Uno de los indicadores que refleja esta evolución es el comportamiento del Producto Interno Bruto (PIB) ganadero primario, que presenta una mayor volatilidad en comparación con el PIB total de la economía. Entre 2006 y 2025, el sector registró años de fuerte expansión —como 2006 (11,7 %), 2010 (10,8 %) y 2014 (12,6 %)—, alternados con períodos de contracción, como 2007 (–4,8 %), 2015 (–2,0 %) y 2018 (–3,2 %). Esta variabilidad responde, en gran medida, a las características propias de la actividad ganadera, especialmente a su componente biológico y a los ciclos productivos.

Las decisiones productivas, como la retención o liquidación de vientres, los niveles de preñez y destete, así como la evolución del rodeo, inciden directamente en la oferta de animales para faena. En fases de expansión del stock, la disponibilidad de ganado puede reducirse temporalmente, mientras que en períodos de mayor extracción se generan incrementos transitorios en la producción.

A estos factores se suman las condiciones climáticas, determinantes en un sistema productivo basado mayoritariamente en la cría a campo. La disponibilidad y calidad de las pasturas condicionan el desempeño del sector, y eventos adversos como las sequías —particularmente entre 2019 y 2022— han impactado en el peso de los animales, los indicadores reproductivos y los niveles de producción.

El entorno económico y comercial también juega un rol clave. Aunque el PIB ganadero mide la producción a nivel del establecimiento, su evolución está estrechamente ligada a los precios del ganado, la demanda de la industria frigorífica y el comportamiento de las exportaciones. La mejora en los precios internacionales y la apertura de nuevos mercados generan incentivos que fortalecen la actividad productiva.

En los últimos años, el sector ha mostrado una recuperación moderada.

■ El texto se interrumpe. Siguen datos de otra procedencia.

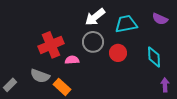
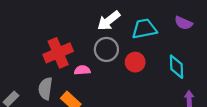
gray semicircle: (40, 76) -> (45, 89), turned 78

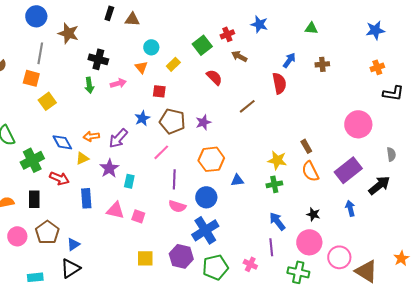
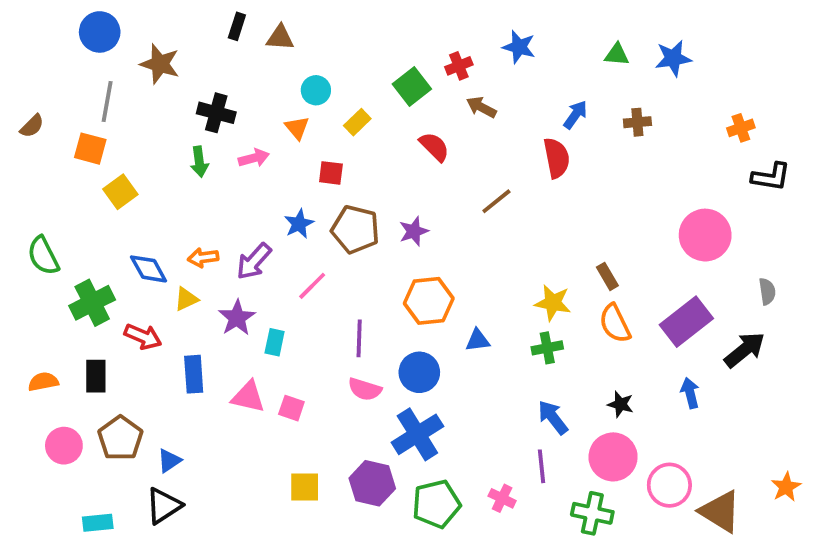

Entre 2021 y 2025, el PIB ganadero primario registró variaciones de 6,2 %, –0,3 %, 0,5 %, 6,7 % y 5,0 %, lo que arroja un crecimiento promedio cercano al 3,6 % anual. Si bien este ritmo es consistente con el crecimiento general de la economía, mantiene una mayor variabilidad interanual.

Frente a este escenario, la ganadería paraguaya enfrenta el desafío de consolidar una nueva etapa de desarrollo. El crecimiento futuro estará cada vez menos vinculado a la expansión del stock y más asociado a la mejora de los indicadores productivos. La incorporación de tecnología, la optimización en el uso de los recursos y la gestión eficiente de los sistemas productivos serán determinantes para sostener la competitividad en un mercado internacional cada vez más exigente.